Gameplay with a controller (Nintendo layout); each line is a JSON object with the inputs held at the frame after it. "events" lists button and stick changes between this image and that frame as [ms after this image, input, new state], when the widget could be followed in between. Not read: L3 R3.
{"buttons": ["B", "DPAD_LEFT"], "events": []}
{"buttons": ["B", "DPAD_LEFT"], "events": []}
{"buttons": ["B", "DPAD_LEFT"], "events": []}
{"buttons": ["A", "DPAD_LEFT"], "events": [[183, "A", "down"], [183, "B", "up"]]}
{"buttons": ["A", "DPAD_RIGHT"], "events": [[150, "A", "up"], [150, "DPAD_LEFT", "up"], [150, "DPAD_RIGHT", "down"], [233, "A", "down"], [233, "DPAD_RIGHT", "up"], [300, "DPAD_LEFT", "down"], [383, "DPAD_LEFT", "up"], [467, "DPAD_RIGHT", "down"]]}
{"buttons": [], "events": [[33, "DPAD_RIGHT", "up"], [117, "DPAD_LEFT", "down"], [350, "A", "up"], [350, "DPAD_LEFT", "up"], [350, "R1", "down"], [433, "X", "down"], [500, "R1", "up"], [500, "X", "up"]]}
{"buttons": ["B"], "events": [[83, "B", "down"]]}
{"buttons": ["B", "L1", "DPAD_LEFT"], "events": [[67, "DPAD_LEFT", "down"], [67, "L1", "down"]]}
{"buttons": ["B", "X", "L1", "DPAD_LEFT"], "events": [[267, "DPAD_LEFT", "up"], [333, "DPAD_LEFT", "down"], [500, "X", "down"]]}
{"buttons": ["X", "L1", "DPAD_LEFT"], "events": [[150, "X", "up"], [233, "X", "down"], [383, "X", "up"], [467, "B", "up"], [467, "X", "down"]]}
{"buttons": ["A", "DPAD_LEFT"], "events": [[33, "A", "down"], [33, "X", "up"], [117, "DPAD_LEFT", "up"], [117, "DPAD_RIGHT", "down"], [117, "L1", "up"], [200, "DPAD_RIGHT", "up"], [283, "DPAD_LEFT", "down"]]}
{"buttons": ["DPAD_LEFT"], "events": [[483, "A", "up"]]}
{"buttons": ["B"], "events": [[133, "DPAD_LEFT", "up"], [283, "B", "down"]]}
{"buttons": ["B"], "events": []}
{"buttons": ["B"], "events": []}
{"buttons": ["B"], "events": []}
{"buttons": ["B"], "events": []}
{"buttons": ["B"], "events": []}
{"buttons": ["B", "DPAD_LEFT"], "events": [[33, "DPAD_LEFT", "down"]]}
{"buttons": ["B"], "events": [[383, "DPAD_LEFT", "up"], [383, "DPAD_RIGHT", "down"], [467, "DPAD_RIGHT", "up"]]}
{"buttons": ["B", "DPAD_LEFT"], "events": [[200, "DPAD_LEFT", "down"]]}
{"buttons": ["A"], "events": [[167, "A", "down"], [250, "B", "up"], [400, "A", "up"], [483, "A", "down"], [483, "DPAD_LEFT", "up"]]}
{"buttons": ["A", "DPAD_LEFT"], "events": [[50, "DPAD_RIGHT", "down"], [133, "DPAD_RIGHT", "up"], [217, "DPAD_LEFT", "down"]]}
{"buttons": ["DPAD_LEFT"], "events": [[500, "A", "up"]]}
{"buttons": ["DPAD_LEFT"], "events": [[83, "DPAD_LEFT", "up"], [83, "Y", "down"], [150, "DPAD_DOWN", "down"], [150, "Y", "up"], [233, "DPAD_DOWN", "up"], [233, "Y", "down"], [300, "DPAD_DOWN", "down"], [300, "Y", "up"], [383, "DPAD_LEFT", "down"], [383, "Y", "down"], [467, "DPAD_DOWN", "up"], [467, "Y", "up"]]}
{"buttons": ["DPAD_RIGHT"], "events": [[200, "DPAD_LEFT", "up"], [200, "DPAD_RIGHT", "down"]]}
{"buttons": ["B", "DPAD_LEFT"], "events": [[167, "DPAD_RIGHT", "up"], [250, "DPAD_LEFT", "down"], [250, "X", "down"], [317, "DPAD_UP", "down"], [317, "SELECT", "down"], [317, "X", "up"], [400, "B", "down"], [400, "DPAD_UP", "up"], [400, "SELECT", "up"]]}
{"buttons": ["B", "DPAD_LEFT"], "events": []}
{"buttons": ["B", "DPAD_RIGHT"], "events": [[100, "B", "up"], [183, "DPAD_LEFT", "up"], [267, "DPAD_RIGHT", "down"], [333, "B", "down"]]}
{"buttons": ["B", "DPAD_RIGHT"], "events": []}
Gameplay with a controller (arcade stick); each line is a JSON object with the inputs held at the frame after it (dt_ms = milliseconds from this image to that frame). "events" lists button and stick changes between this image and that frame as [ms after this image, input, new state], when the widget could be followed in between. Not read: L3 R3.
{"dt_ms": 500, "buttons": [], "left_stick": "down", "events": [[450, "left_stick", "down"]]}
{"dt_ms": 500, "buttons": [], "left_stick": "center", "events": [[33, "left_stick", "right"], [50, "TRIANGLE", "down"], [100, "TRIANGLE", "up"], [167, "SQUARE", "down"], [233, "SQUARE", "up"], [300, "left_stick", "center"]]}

* **WHAT IS REQUIRED**
Give back each line above precisely as it stands.

* **WRITTEN ANSWER**
Gameplay with a controller (Nintendo layout); each line is a JSON object with the inputs held at the frame after it. "events" lists button and stick changes between this image and that frame as [ms after this image, input, new state], when the widget could be followed in between. Not read: L3 R3.
{"buttons": ["B", "DPAD_LEFT"], "events": []}
{"buttons": ["B", "DPAD_LEFT"], "events": []}
{"buttons": ["B", "DPAD_LEFT"], "events": []}
{"buttons": ["A", "DPAD_LEFT"], "events": [[183, "A", "down"], [183, "B", "up"]]}
{"buttons": ["A", "DPAD_RIGHT"], "events": [[150, "A", "up"], [150, "DPAD_LEFT", "up"], [150, "DPAD_RIGHT", "down"], [233, "A", "down"], [233, "DPAD_RIGHT", "up"], [300, "DPAD_LEFT", "down"], [383, "DPAD_LEFT", "up"], [467, "DPAD_RIGHT", "down"]]}
{"buttons": [], "events": [[33, "DPAD_RIGHT", "up"], [117, "DPAD_LEFT", "down"], [350, "A", "up"], [350, "DPAD_LEFT", "up"], [350, "R1", "down"], [433, "X", "down"], [500, "R1", "up"], [500, "X", "up"]]}
{"buttons": ["B"], "events": [[83, "B", "down"]]}
{"buttons": ["B", "L1", "DPAD_LEFT"], "events": [[67, "DPAD_LEFT", "down"], [67, "L1", "down"]]}
{"buttons": ["B", "X", "L1", "DPAD_LEFT"], "events": [[267, "DPAD_LEFT", "up"], [333, "DPAD_LEFT", "down"], [500, "X", "down"]]}
{"buttons": ["X", "L1", "DPAD_LEFT"], "events": [[150, "X", "up"], [233, "X", "down"], [383, "X", "up"], [467, "B", "up"], [467, "X", "down"]]}
{"buttons": ["A", "DPAD_LEFT"], "events": [[33, "A", "down"], [33, "X", "up"], [117, "DPAD_LEFT", "up"], [117, "DPAD_RIGHT", "down"], [117, "L1", "up"], [200, "DPAD_RIGHT", "up"], [283, "DPAD_LEFT", "down"]]}
{"buttons": ["DPAD_LEFT"], "events": [[483, "A", "up"]]}
{"buttons": ["B"], "events": [[133, "DPAD_LEFT", "up"], [283, "B", "down"]]}
{"buttons": ["B"], "events": []}
{"buttons": ["B"], "events": []}
{"buttons": ["B"], "events": []}
{"buttons": ["B"], "events": []}
{"buttons": ["B"], "events": []}
{"buttons": ["B", "DPAD_LEFT"], "events": [[33, "DPAD_LEFT", "down"]]}
{"buttons": ["B"], "events": [[383, "DPAD_LEFT", "up"], [383, "DPAD_RIGHT", "down"], [467, "DPAD_RIGHT", "up"]]}
{"buttons": ["B", "DPAD_LEFT"], "events": [[200, "DPAD_LEFT", "down"]]}
{"buttons": ["A"], "events": [[167, "A", "down"], [250, "B", "up"], [400, "A", "up"], [483, "A", "down"], [483, "DPAD_LEFT", "up"]]}
{"buttons": ["A", "DPAD_LEFT"], "events": [[50, "DPAD_RIGHT", "down"], [133, "DPAD_RIGHT", "up"], [217, "DPAD_LEFT", "down"]]}
{"buttons": ["DPAD_LEFT"], "events": [[500, "A", "up"]]}
{"buttons": ["DPAD_LEFT"], "events": [[83, "DPAD_LEFT", "up"], [83, "Y", "down"], [150, "DPAD_DOWN", "down"], [150, "Y", "up"], [233, "DPAD_DOWN", "up"], [233, "Y", "down"], [300, "DPAD_DOWN", "down"], [300, "Y", "up"], [383, "DPAD_LEFT", "down"], [383, "Y", "down"], [467, "DPAD_DOWN", "up"], [467, "Y", "up"]]}
{"buttons": ["DPAD_RIGHT"], "events": [[200, "DPAD_LEFT", "up"], [200, "DPAD_RIGHT", "down"]]}
{"buttons": ["B", "DPAD_LEFT"], "events": [[167, "DPAD_RIGHT", "up"], [250, "DPAD_LEFT", "down"], [250, "X", "down"], [317, "DPAD_UP", "down"], [317, "SELECT", "down"], [317, "X", "up"], [400, "B", "down"], [400, "DPAD_UP", "up"], [400, "SELECT", "up"]]}
{"buttons": ["B", "DPAD_LEFT"], "events": []}
{"buttons": ["B", "DPAD_RIGHT"], "events": [[100, "B", "up"], [183, "DPAD_LEFT", "up"], [267, "DPAD_RIGHT", "down"], [333, "B", "down"]]}
{"buttons": ["B", "DPAD_RIGHT"], "events": []}
Gameplay with a controller (arcade stick); each line is a JSON object with the inputs held at the frame after it (dt_ms = milliseconds from this image to that frame). "events" lists button and stick changes between this image and that frame as [ms after this image, input, new state], when the widget could be followed in between. Not read: L3 R3.
{"dt_ms": 500, "buttons": [], "left_stick": "down", "events": [[450, "left_stick", "down"]]}
{"dt_ms": 500, "buttons": [], "left_stick": "center", "events": [[33, "left_stick", "right"], [50, "TRIANGLE", "down"], [100, "TRIANGLE", "up"], [167, "SQUARE", "down"], [233, "SQUARE", "up"], [300, "left_stick", "center"]]}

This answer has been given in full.